Algérie: Gaïd Salah invente la présidentielle sans candidat

Photo: APS
Le général de corps d'Armée, Ahmed Gaïd Salah, vice-ministre de la Défense nationale, chef d'Etat-major de l'Armée nationale populaire (ANP),

Une question à un dinar à Ahmed Gaïd Salah, le généralissime chef d'état-major des armées algériennes.

Il tenait mordicus à une élection présidentielle, le 4 juillet prochain dans son pays, malgré l'opposition du peuple insurgé. Les faits donnent raison à ce dernier : aucun candidat ne prend le départ de cette course au palais d'El Mouradia.

Pourtant ils étaient 77 postulants à avoir retiré les formulaires de candidature auprès du Conseil constitutionnel.

Mais samedi dernier à minuit, heure limite du dépôt des dossiers, un seul candidat avait déposé le sien avant d'annoncer qu'il l'avait retiré : il s'agit de Lakdar Benzahia, un obscur militaire à la retraite.

Avant lui, Belkacem Sahli de l'Alliance nationale pour la République et Abdelaziz Belaïd du Front Al-Moustaqbal avaient annoncé qu'ils ne déposeraient pas leurs candidatures au motif que l'instance de contrôle de l'élection n'était pas installée, qu'il n'y avait pas de concurrents pour le poste ni de dialogue entre protagonistes de la classe politique. Résultat, il n'y a aucun candidat à cette présidentielle prévue dans 05 semaines.

C'est le lieu de demander à Gaïd Salah : et maintenant on fait quoi, mon général ? En effet, l'Algérie fonce tout droit vers l'impasse ou tout le moins vers un vide constitutionnel, car le mandat du gouvernement intérimaire installé à la suite de la démission du président Bouteflika, le 02 avril dernier, prend fin le 04 juillet 2019.

De fait, ce que craignait le général Gaïd Salah, l'illégalité des institutions républicaines, passe du stade d'éventualité à celui de forte probabilité.

Que vont faire alors les trois piliers rescapés du système Bouteflika toujours au sommet de l'Etat : le président par intérim, Abdelkader Bensalah, son Premier ministre, Noureddine Beddoui, et, par-dessus tout, le général Gaïd Salah ? Ont-ils un plan B pour éviter à l'Algérie de sombrer dans une plus grande instabilité sociopolitique ?

Ou bien le peuple insurgé, ragaillardi par cette impossible élection présidentielle selon l'agenda du pouvoir intérimaire, va donner le coup de grâce au système oligarchique chancelant des vétérans de la guerre d'indépendance et apparatchiks du FNL ?

Et l'armée ? Va-t-elle continuer à suivre son chef d'état-major dans sa vaine tentative de brider au profit de son clan la puissante contestation populaire ou va-t-elle assumer ouvertement un pronunciamiento, histoire de remettre à zéro les compteurs de la politique algérienne ?
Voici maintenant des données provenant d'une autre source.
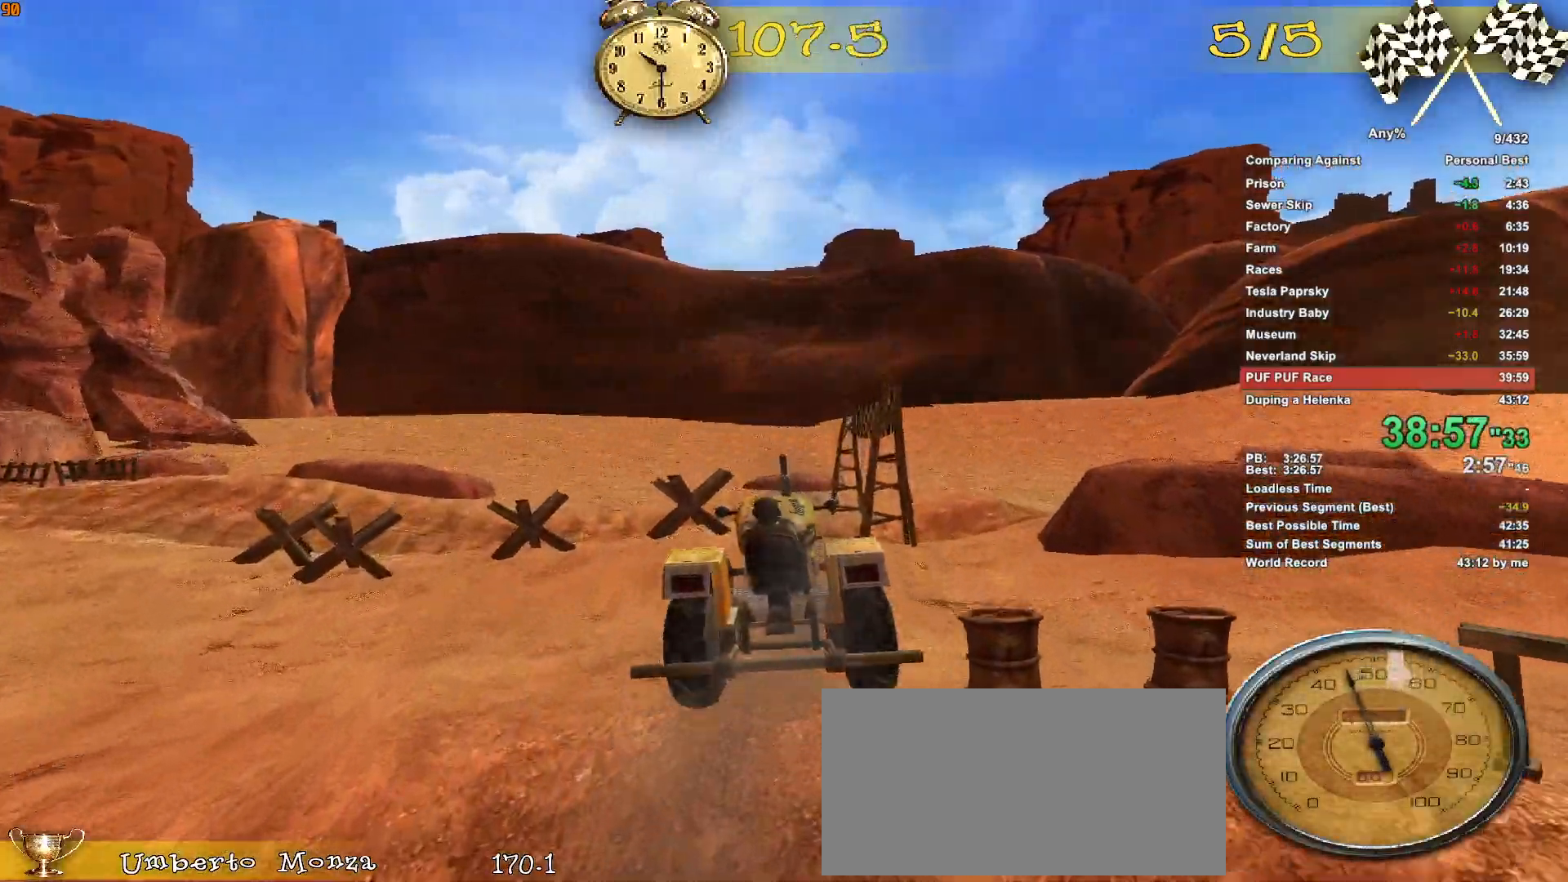
{"keys": ["a", "w"], "mouse": [], "events": [[100, "w", "down"], [200, "a", "down"], [283, "a", "up"], [433, "a", "down"]]}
Toutes les hypothèses sont envisageables pour décrypter une situation figée dans une polarisation entre manifestations de rues et gesticulations d'un général en manque de légitimité.

Qu'elle a raison la rue algérienne ! Comment pourrait-on organiser une élection présidentielle crédible sans un nouveau recensement du corps électoral ni un toilettage des textes la régissant ni une instance consensuelle de contrôle du scrutin ?

Ceux qui veulent d'une élection illico presto après la démission du président Bouteflika n'ont pas pris la mesure des aspirations démocratiques du peuple algérien.

Ce n'est pas seulement d'un changement de têtes au sommet de l'Etat qu'il veut, mais bien d'une alternance avec une remise en cause totale du système de gouvernance du pays. Cela passe forcément par des états généraux de la nation, matrice d'une constituante de refondation de la République.

Autant dire la fin des haricots pour Gaïd Salah, Abdelkader Bensalah, Noureddine Beddoui et tous les autres caciques de l'ancien régime, qui tentent par mille artifices de sauver ce qui reste du système militaro-oligarchique de Bouteflika. Mais cette élection présidentielle avortée est un signe qui ne trompe pas : la victoire du peuple insurgé est proche.